Getting the infrastructure in place for 2015 won't be easy, though MLB outfitted all 30 stadiums with replay technology in a far shorter amount of time than it will have to install this system, which Sports Illustrated writer Jay Jaffe deemed, rather perfectly, "OMGf/x."

It is more than worthy of that acronym, especially once MLBAM figures out the details that will take it from concept to consumer-ready. At the Futures Game, scouts can cross-check the data from their radar guns and stopwatches with the system's output. The information can give them a better idea, too, whether their eyes were telling the truth.

A day later, at the Home Run Derby, we could see every swing's launch angle and speed off the bat and an exact measurement of how far it went – or how far it would have gone. We'll be able to see how hard the Derby pitchers are throwing and, better yet, how similar each of their throws really is. Maybe consistent velocity is the key to making a Derby champ. Maybe not.

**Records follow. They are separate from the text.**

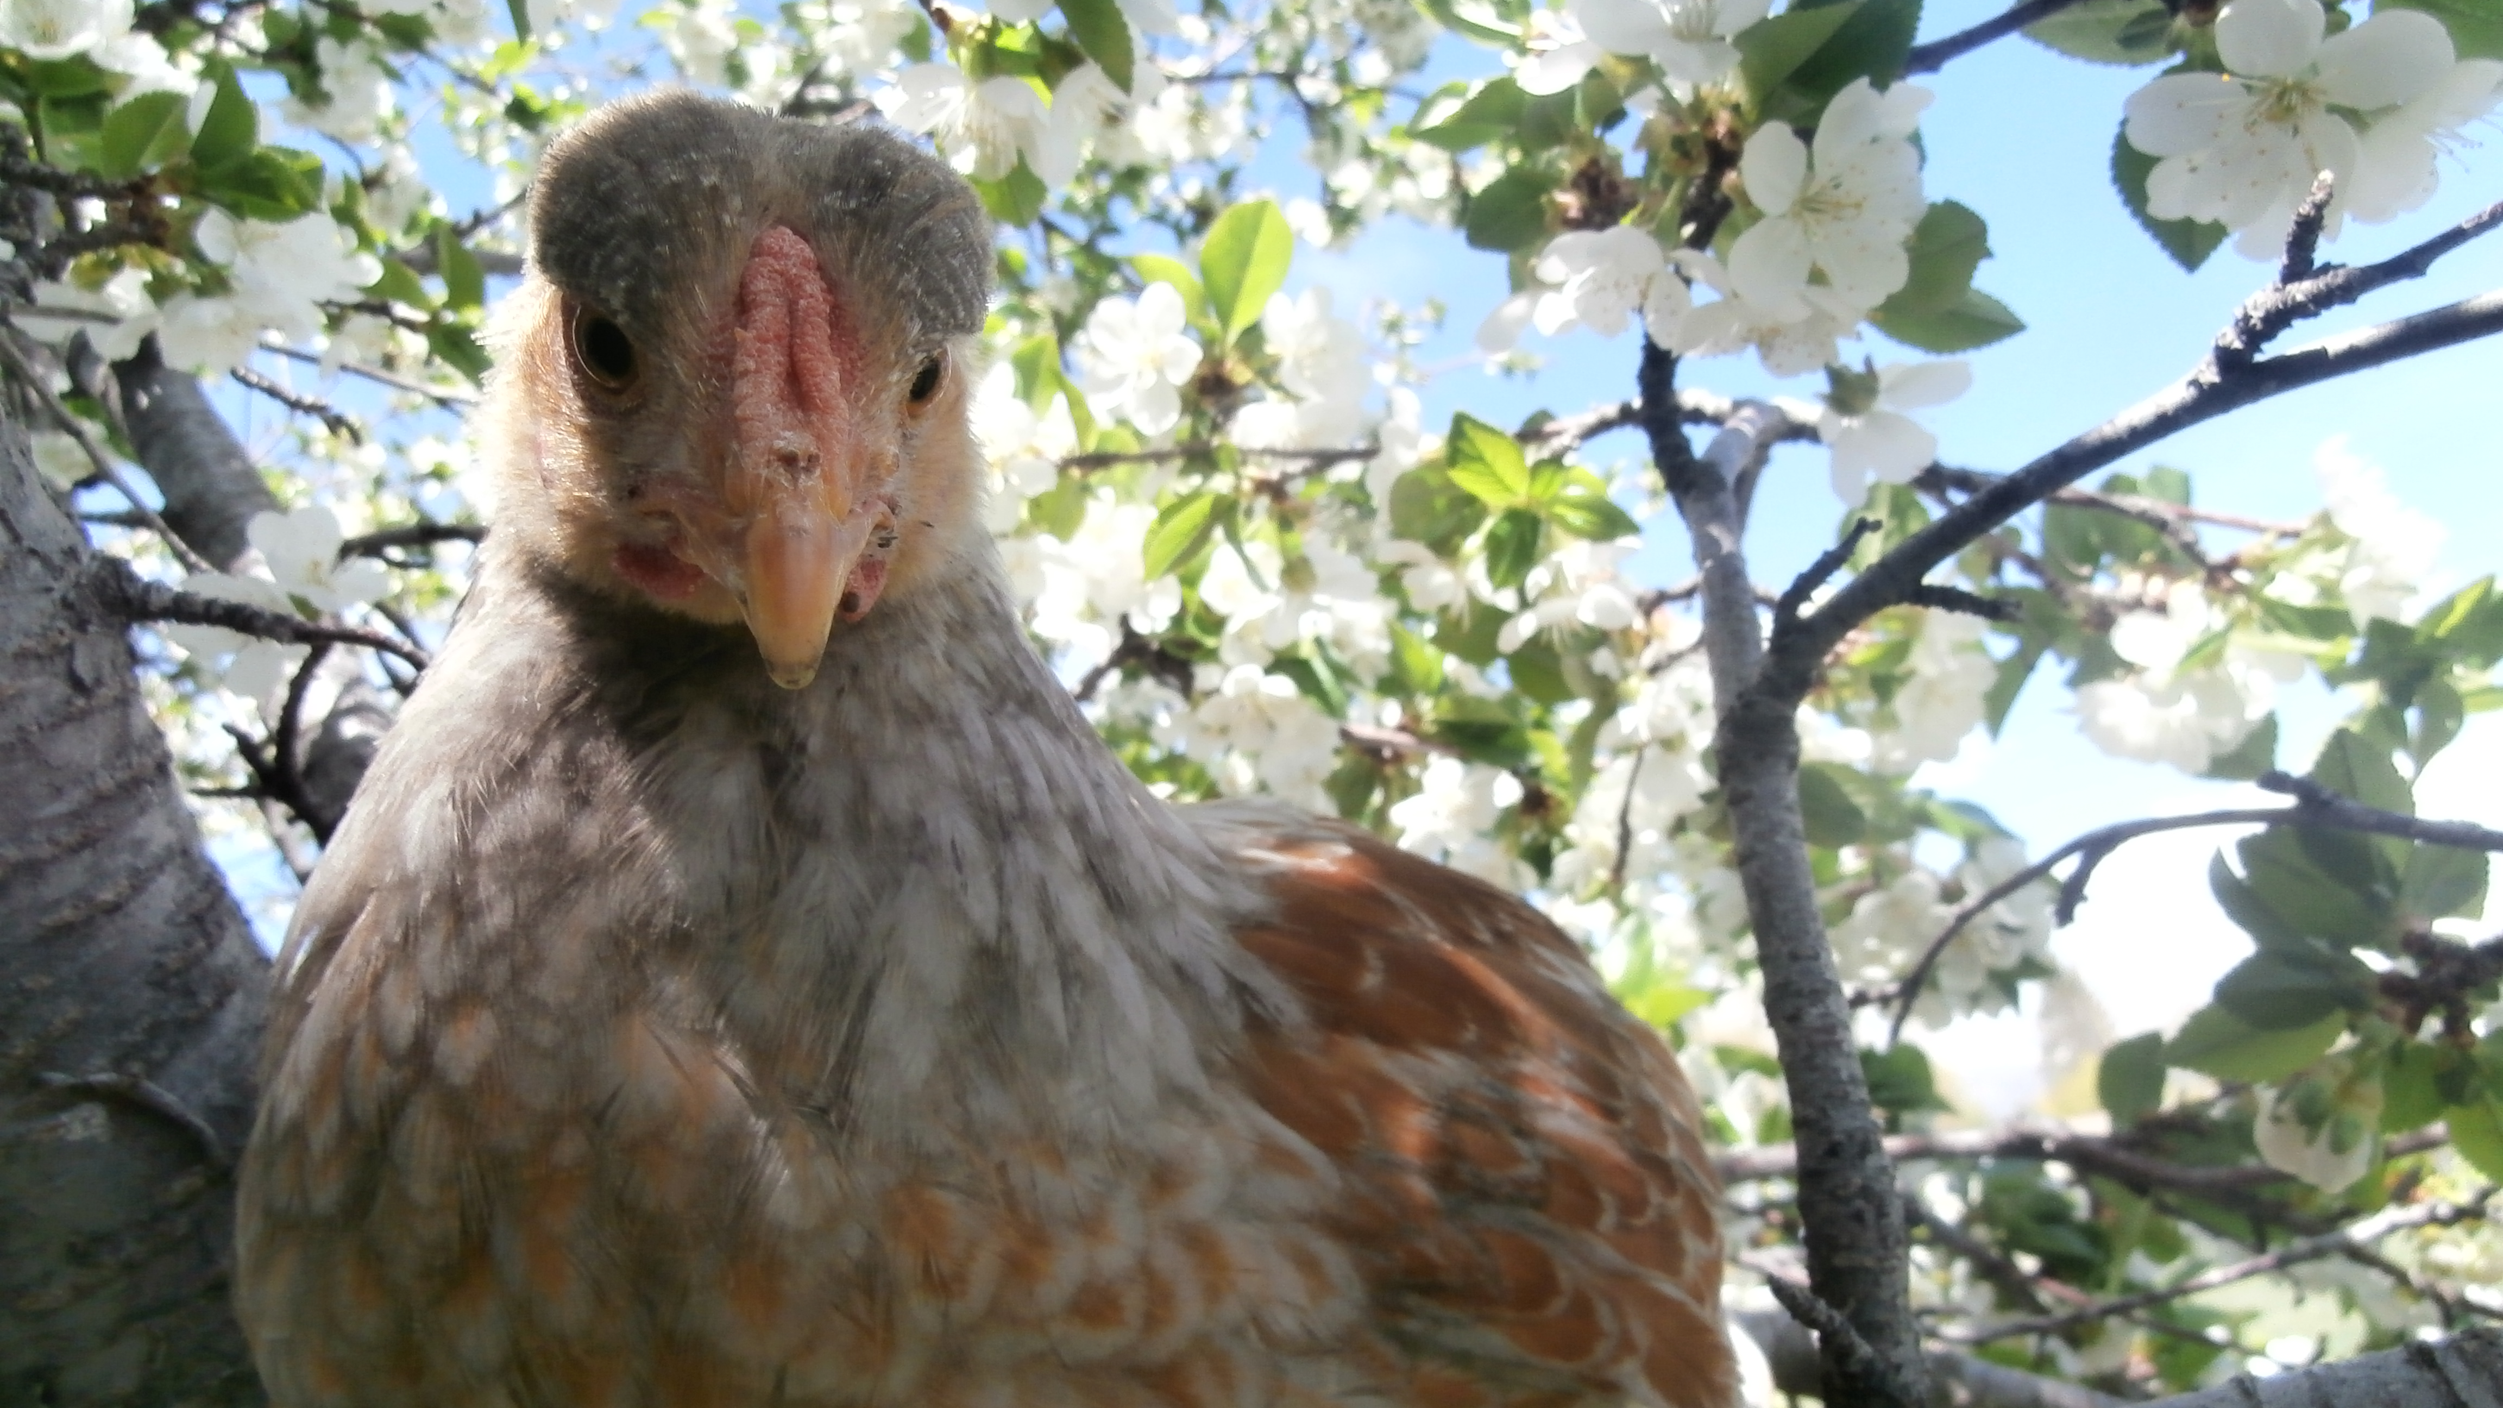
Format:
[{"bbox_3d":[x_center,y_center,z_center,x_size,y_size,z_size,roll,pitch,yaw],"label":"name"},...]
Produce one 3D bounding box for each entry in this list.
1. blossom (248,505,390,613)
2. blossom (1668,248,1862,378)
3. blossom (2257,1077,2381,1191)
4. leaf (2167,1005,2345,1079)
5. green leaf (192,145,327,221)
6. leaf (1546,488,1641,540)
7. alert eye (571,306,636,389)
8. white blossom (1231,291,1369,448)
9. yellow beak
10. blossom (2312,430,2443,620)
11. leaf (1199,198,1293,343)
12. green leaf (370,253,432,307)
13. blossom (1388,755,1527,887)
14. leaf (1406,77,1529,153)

Nearly every hypothesis, no matter how ridiculous or inconsequential, becomes a realistic test subject with this system, and that is what is most exciting. Every play, let alone every game, breeds questions that up until now came with no answers. They floated in the ether, almost rhetorical, because what we knew in the past amounted to bupkis.

What we know today is about to change. When Yasiel Puig makes another great catch, we'll still sit around and argue about which was better, because that's what baseball is: a great, long, endless argument. And soon enough, we'll have enough context to settle that argument. When years of data pile up, and we see who ran the furthest, or the fastest, or had the best jump, we'll rage against the lies of our eyes with the ability to actually quantify what made one greater than the other.

The past was a fun place, certainly, and baseball did just fine in it. The future? The future is just beginning, and it's going to do something that seemed damn near impossible.

Look even better than a Yasiel Puig diving catch.